### Brief:
Below are records to return verbatim; the pictures are to be dropped.

Object localization data

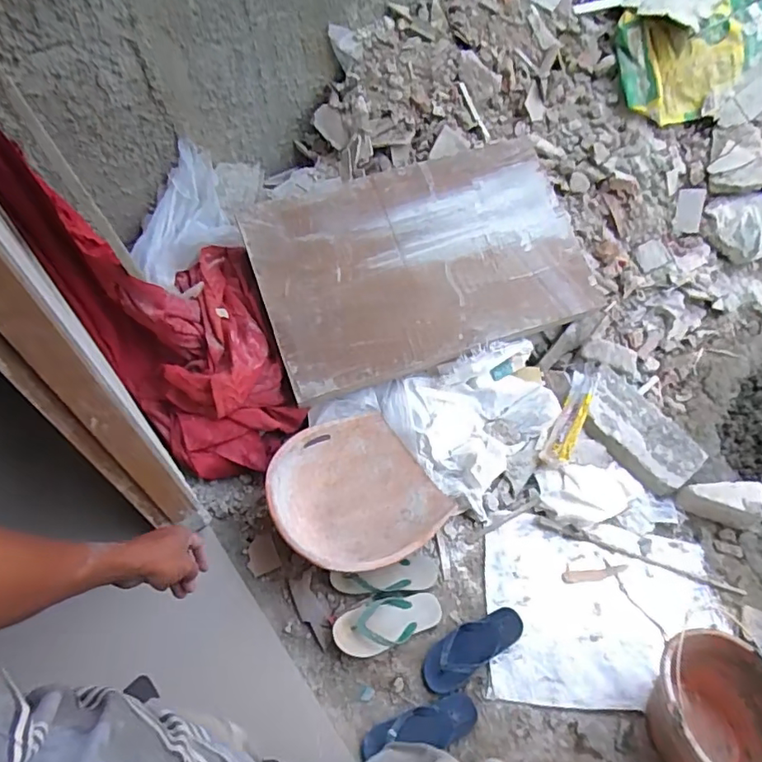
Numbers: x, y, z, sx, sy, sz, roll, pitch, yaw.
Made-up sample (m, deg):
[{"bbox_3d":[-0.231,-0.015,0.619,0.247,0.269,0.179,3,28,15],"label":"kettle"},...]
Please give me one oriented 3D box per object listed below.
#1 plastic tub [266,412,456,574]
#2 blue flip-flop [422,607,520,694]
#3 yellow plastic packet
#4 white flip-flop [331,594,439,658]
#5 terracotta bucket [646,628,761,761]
[{"bbox_3d":[-0.068,0.297,1.405,0.392,0.156,0.405,-1,54,2],"label":"plastic tub"},{"bbox_3d":[0.204,0.607,1.240,0.254,0.052,0.101,-28,58,-17],"label":"blue flip-flop"},{"bbox_3d":[0.562,0.100,1.609,0.072,0.020,0.360,22,58,17],"label":"yellow plastic packet"},{"bbox_3d":[0.019,0.568,1.276,0.256,0.062,0.103,-18,55,-10],"label":"white flip-flop"},{"bbox_3d":[0.672,0.664,1.088,0.248,0.200,0.276,-4,54,-1],"label":"terracotta bucket"}]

### Result of this exercise:
Numbers: x, y, z, sx, sy, sz, roll, pitch, yaw.
Made-up sample (m, deg):
[{"bbox_3d":[-0.231,-0.015,0.619,0.247,0.269,0.179,3,28,15],"label":"kettle"},...]
Please give me one oriented 3D box per object listed below.
#1 plastic tub [266,412,456,574]
#2 blue flip-flop [422,607,520,694]
#3 yellow plastic packet
#4 white flip-flop [331,594,439,658]
#5 terracotta bucket [646,628,761,761]
[{"bbox_3d":[-0.068,0.297,1.405,0.392,0.156,0.405,-1,54,2],"label":"plastic tub"},{"bbox_3d":[0.204,0.607,1.240,0.254,0.052,0.101,-28,58,-17],"label":"blue flip-flop"},{"bbox_3d":[0.562,0.100,1.609,0.072,0.020,0.360,22,58,17],"label":"yellow plastic packet"},{"bbox_3d":[0.019,0.568,1.276,0.256,0.062,0.103,-18,55,-10],"label":"white flip-flop"},{"bbox_3d":[0.672,0.664,1.088,0.248,0.200,0.276,-4,54,-1],"label":"terracotta bucket"}]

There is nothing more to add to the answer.